The invention relates to the field of medicinal chemistry and particularly relates to a new crystal form of the bortezomib. The invention additionally discloses a preparation of the crystal form and an application in the antineoplastic medicine. The crystal form disclosed by the invention solves the technical problems that the current bortezomib crystal form has bad solubility and weak antioxidant ability and is not good for liquid formulation preparation, and has the advantages of good solubility, high stability and strong antioxidant ability; simultaneously the crystal form prepared by the method disclosed by the invention is high in crystal form purity and safe in medicine use.

Steroid derivative FXR agonist (Formula I) crystal or amorphous substance, and preparation method thereof, crystal composition and pharmaceutical composition containing the crystal or amorphous substance, and their preparation for treating or preventing FXR related The purposes in the medicine of this kind of disease.

The invention discloses a preparation method of high-content geniposide crystals. The preparation method comprises the steps that cape jasmine fruits are smashed, extracted with ethyl alcohol, adsorbed with kieselguhr and then concentrated to obtain geniposide extracting extractum; extracting is performed with a mixed solution of ethyl acetate and methyl alcohol to obtain crude geniposide; the crude geniposide is dissolved with a methyl alcohol solution to obtain a saturated solution, cooling is performed after immediate filtration is performed, analytically pure ethyl acetate is added for first-time stirring crystallizing, solution adding is stopped, standing is performed for several hours, the analytically pure ethyl acetate is added for second-time stirring crystallizing until acicular crystals stop growing, a crystallizing system is obtained, and after filtering and reduced-pressure drying are performed, the snowy white acicular geniposide crystals are obtained. According to the crystals obtained through the method, it is detected that the geniposide purity can be more than 98.8 percent, and no toxic substance residue exists. The preparation method is mild in condition, low in cost and high in speed, has the advantages of being safe in production process, easy and convenient to operate, low in cost, short in cycle, high in product quality and stable in quality, and is suitable for industrialized production.
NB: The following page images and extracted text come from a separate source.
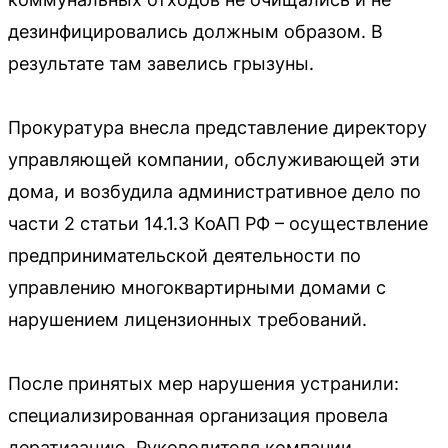
дезинфицировались должным образом. В
результате там завелись грызуны.
Прокуратура внесла представление директору
управляющей компании, обслуживающей эти
дома, и возбудила административное дело по
части 2 статьи 14.1.3 КоАП РФ – осуществление
предпринимательской деятельности по
управлению многоквартирными домами с
нарушением лицензионных требований.
После принятых мер нарушения устранили:
специализированная организация провела
дератизацию. Руководителя компании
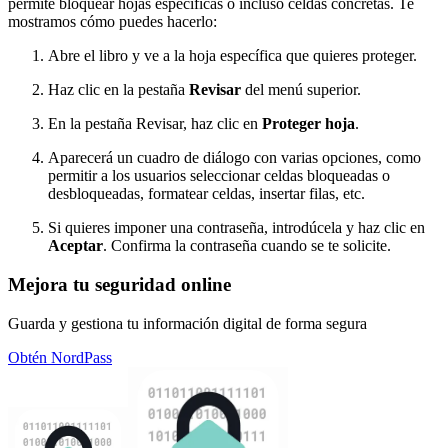
permite bloquear hojas específicas o incluso celdas concretas. Te
mostramos cómo puedes hacerlo:
Abre el libro y ve a la hoja específica que quieres proteger.
Haz clic en la pestaña
Revisar
del menú superior.
En la pestaña Revisar, haz clic en
Proteger hoja
.
Aparecerá un cuadro de diálogo con varias opciones, como
permitir a los usuarios seleccionar celdas bloqueadas o
desbloqueadas, formatear celdas, insertar filas, etc.
Si quieres imponer una contraseña, introdúcela y haz clic en
Aceptar
. Confirma la contraseña cuando se te solicite.
Mejora tu seguridad online
Guarda y gestiona tu información digital de forma segura
Obtén NordPass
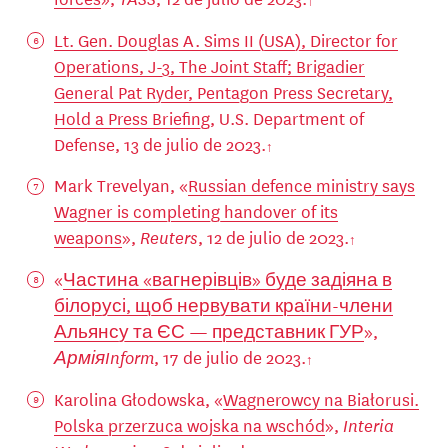
Lt. Gen. Douglas A. Sims II (USA), Director for
Operations, J-3, The Joint Staff; Brigadier
General Pat Ryder, Pentagon Press Secretary,
Hold a Press Briefing
, U.S. Department of
Defense, 13 de julio de 2023.
Mark Trevelyan, «
Russian defence ministry says
Wagner is completing handover of its
weapons
»,
Reuters
, 12 de julio de 2023.
«
Частина «вагнерівців» буде задіяна в
білорусі, щоб нервувати країни-члени
Альянсу та ЄС — представник ГУР
»,
АрміяInform
, 17 de julio de 2023.
Karolina Głodowska, «
Wagnerowcy na Białorusi.
Polska przerzuca wojska na wschód
»,
Interia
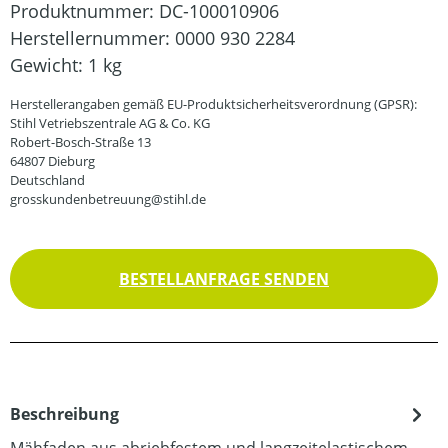
Produktnummer:
DC-100010906
Herstellernummer:
0000 930 2284
Gewicht:
1 kg
Herstellerangaben gemäß EU-Produktsicherheitsverordnung (GPSR):
Stihl Vetriebszentrale AG & Co. KG
Robert-Bosch-Straße 13
64807 Dieburg
Deutschland
grosskundenbetreuung@stihl.de
BESTELLANFRAGE SENDEN
Beschreibung
Mähfaden aus abriebfestem und langzeitelastischem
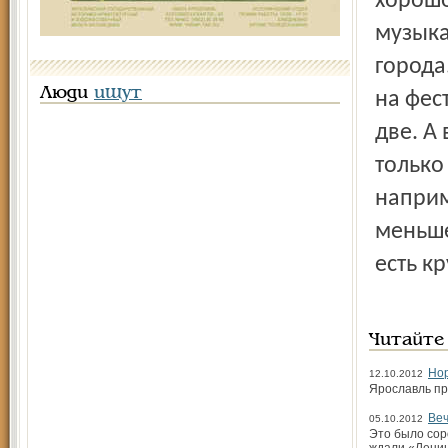
хорошо
музыка
города
Люди
ищут
на фес
две. А
только
наприм
меньше
есть к
Читайте
Нор
12.10.2012
Ярославль пр
Веч
05.10.2012
Это было соро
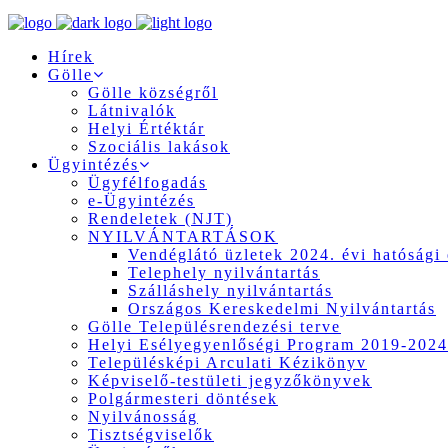
Hírek
Gölle
Gölle községről
Látnivalók
Helyi Értéktár
Szociális lakások
Ügyintézés
Ügyfélfogadás
e-Ügyintézés
Rendeletek (NJT)
NYILVÁNTARTÁSOK
Vendéglátó üzletek 2024. évi hatósági 
Telephely nyilvántartás
Szálláshely nyilvántartás
Országos Kereskedelmi Nyilvántartás
Gölle Településrendezési terve
Helyi Esélyegyenlőségi Program 2019-2024
Településképi Arculati Kézikönyv
Képviselő-testületi jegyzőkönyvek
Polgármesteri döntések
Nyilvánosság
Tisztségviselők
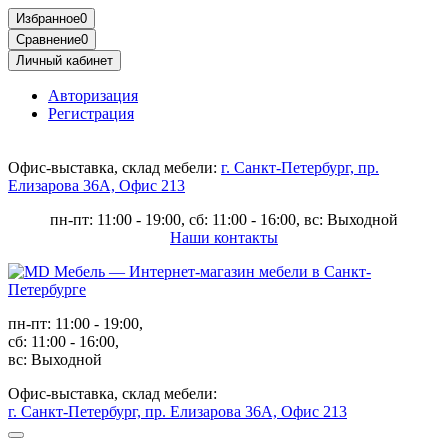
Избранное
0
Сравнение
0
Личный кабинет
Авторизация
Регистрация
Офис-выставка, склад мебели:
г. Санкт-Петербург, пр.
Елизарова 36А, Офис 213
пн-пт: 11:00 - 19:00, сб: 11:00 - 16:00, вс: Выходной
Наши контакты
пн-пт: 11:00 - 19:00,
сб: 11:00 - 16:00,
вс: Выходной
Офис-выставка, склад мебели:
г. Санкт-Петербург, пр. Елизарова 36А, Офис 213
The invention provides a high-purity Pralatrexate solid and its preparation method. The high-purity Pralatrexate solid provided by the invention is prepared by recrystallization of an aqueous solution of lower alkyl ketone and has advantages of high purity, low individual impurity content, good stability, high safety and the like. Meanwhile, the preparation method of the high-purity Pralatrexate solid provided by the invention can be adopted to effectively remove IN0222(2,4-diamido-6-chloromethylpteridine) or its analogue and raise safety of medicine. In addition, the preparation method of the high-purity Pralatrexate solid is simple, a solvent is cheap and easily available, and crystallization condition is mild. The preparation method is suitable for industrial production.